The Fallen Chair REVISED 2026
The chair lies askew, a silent casualty. It looks kicked from beneath, yet remains unbroken— as if felled by an invisible tide of malice, or perhaps just the weight of choices left unsaid. (For silence, too, is a choice made.)
Now the floor is its safety net—the level where beggars kneel. Down where the desperate crave a single cold drop of water after the folly of ruin. Others have already branded this failure in scarlet, inking the wood with paint that will never wash clean.

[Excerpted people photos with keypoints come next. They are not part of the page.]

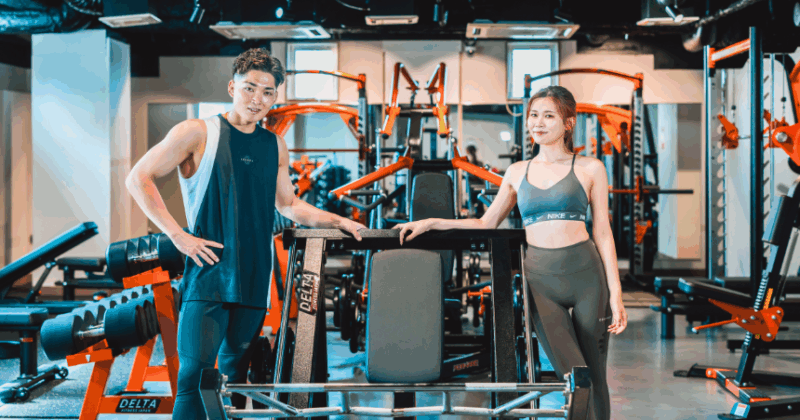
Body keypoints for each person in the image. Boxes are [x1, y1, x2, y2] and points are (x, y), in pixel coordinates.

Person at [125, 48, 366, 419]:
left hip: (255, 276)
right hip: (208, 274)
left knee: (235, 376)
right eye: (249, 88)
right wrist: (178, 236)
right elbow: (138, 178)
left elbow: (289, 205)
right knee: (194, 376)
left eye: (268, 92)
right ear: (232, 87)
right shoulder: (197, 132)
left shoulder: (274, 144)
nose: (258, 99)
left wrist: (339, 221)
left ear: (275, 96)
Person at [397, 85, 626, 420]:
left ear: (568, 123)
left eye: (549, 116)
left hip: (588, 279)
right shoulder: (518, 172)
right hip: (541, 283)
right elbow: (485, 222)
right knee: (575, 375)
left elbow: (603, 233)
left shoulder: (591, 168)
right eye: (534, 115)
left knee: (595, 375)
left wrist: (616, 293)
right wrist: (432, 222)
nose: (538, 123)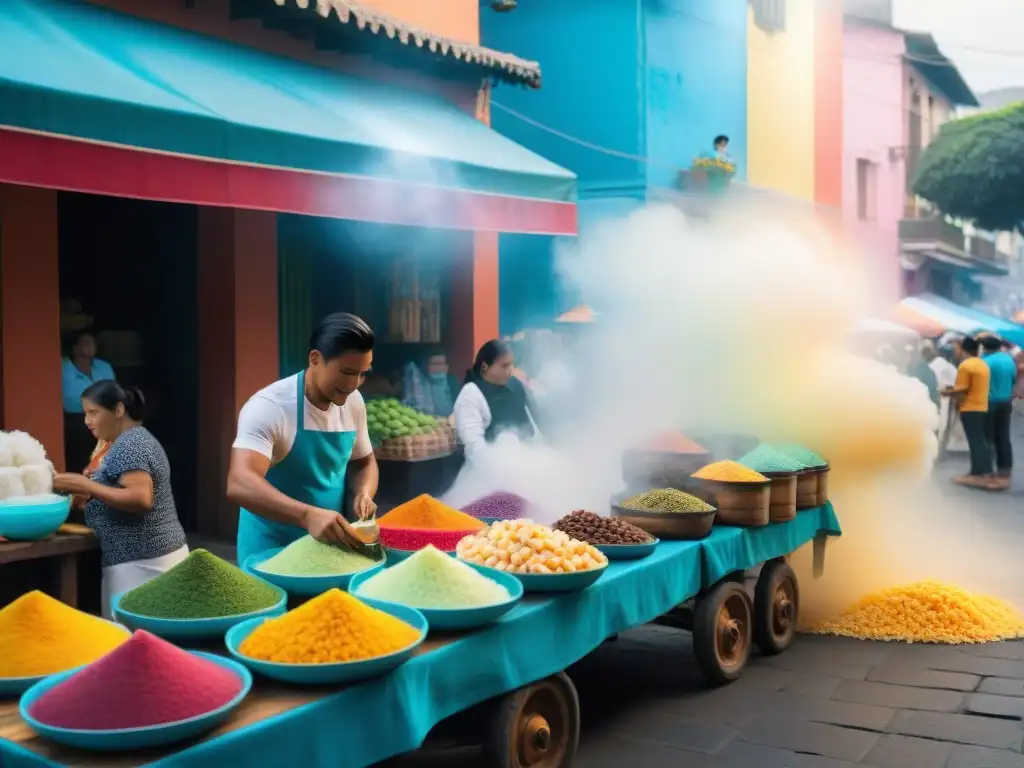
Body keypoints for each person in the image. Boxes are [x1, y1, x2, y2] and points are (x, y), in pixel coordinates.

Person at [227, 312, 379, 565]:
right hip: (270, 553)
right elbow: (240, 483)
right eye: (346, 372)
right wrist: (307, 516)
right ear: (315, 359)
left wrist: (363, 493)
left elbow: (363, 462)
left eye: (363, 374)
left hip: (330, 551)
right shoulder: (270, 407)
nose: (354, 384)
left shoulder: (353, 402)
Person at [52, 381, 188, 618]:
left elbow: (140, 498)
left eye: (94, 413)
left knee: (133, 642)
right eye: (85, 413)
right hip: (140, 558)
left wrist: (86, 485)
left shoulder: (130, 444)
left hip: (144, 561)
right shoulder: (121, 442)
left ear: (118, 410)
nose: (87, 421)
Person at [453, 339, 539, 461]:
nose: (510, 370)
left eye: (511, 364)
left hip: (523, 463)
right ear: (485, 367)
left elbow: (532, 427)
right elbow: (475, 448)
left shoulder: (516, 385)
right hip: (487, 471)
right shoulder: (471, 394)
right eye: (504, 365)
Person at [61, 330, 116, 473]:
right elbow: (71, 398)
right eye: (86, 343)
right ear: (75, 348)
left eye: (93, 343)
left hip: (104, 418)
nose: (91, 347)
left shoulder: (103, 367)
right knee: (79, 458)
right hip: (76, 421)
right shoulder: (64, 367)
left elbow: (111, 392)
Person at [942, 336, 992, 486]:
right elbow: (971, 386)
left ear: (964, 350)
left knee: (974, 441)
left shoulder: (966, 366)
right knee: (980, 440)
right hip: (982, 406)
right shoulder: (982, 364)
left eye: (957, 348)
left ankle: (977, 473)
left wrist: (947, 393)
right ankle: (984, 470)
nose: (956, 351)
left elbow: (962, 390)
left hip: (970, 408)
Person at [981, 335, 1016, 488]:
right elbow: (1013, 380)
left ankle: (986, 471)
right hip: (1006, 403)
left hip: (989, 403)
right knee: (1003, 436)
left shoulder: (985, 362)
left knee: (987, 437)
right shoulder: (1009, 360)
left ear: (985, 347)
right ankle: (1004, 470)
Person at [402, 350, 460, 418]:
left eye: (441, 364)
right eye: (435, 364)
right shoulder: (421, 382)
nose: (438, 367)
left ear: (447, 366)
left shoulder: (452, 381)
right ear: (427, 366)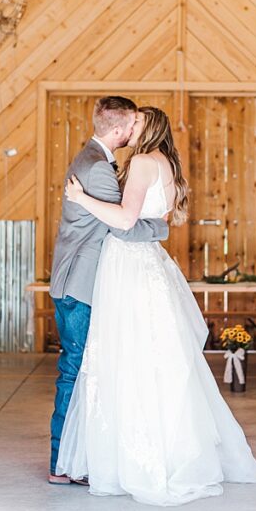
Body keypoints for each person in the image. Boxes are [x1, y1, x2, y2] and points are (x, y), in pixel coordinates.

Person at [55, 106, 256, 506]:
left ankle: (132, 459)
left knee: (126, 357)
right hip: (150, 262)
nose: (128, 127)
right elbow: (156, 219)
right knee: (157, 360)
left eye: (135, 122)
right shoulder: (167, 162)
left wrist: (80, 198)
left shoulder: (139, 163)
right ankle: (174, 450)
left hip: (129, 266)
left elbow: (123, 219)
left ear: (147, 126)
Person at [47, 96, 169, 485]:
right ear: (119, 129)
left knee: (80, 369)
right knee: (77, 371)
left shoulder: (93, 159)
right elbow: (123, 225)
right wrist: (161, 228)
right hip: (79, 286)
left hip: (75, 282)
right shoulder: (99, 169)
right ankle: (62, 464)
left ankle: (73, 460)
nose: (136, 130)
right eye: (133, 123)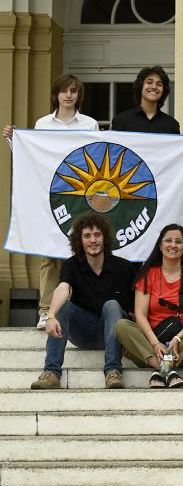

I study its desperation in the angle of the sprawl. It clings to the linoleum, terrified of being righted, lest it be stood upon once more. The floor has become its Egypt—a known bondage preferred over the gamble of freedom. Safe. Stagnant.
It remains a still-life of posterity, a warning to the rest: Do not bother. It neither reaches out nor asks for a hand. Like a possum playing dead, it survives on the barest minimum of breath, performing a life it no longer leads.
I pity it—this shadow of a chalk tracing. Left to fade like the yellowing pages of a cold case, or the weathered tape of a forgotten crime scene. It fell without an audience; it simply is.
No more risky wagers. No more "deciding not to choose." It is decidedly undecided for the sake of peace. The camera freezes it here, etched into a position of safety by taking no position at all.
I watch and I wait. The chair bonds to the floor, warm in its cold security. It is the final destination: The only place left where there is nothing more to lose.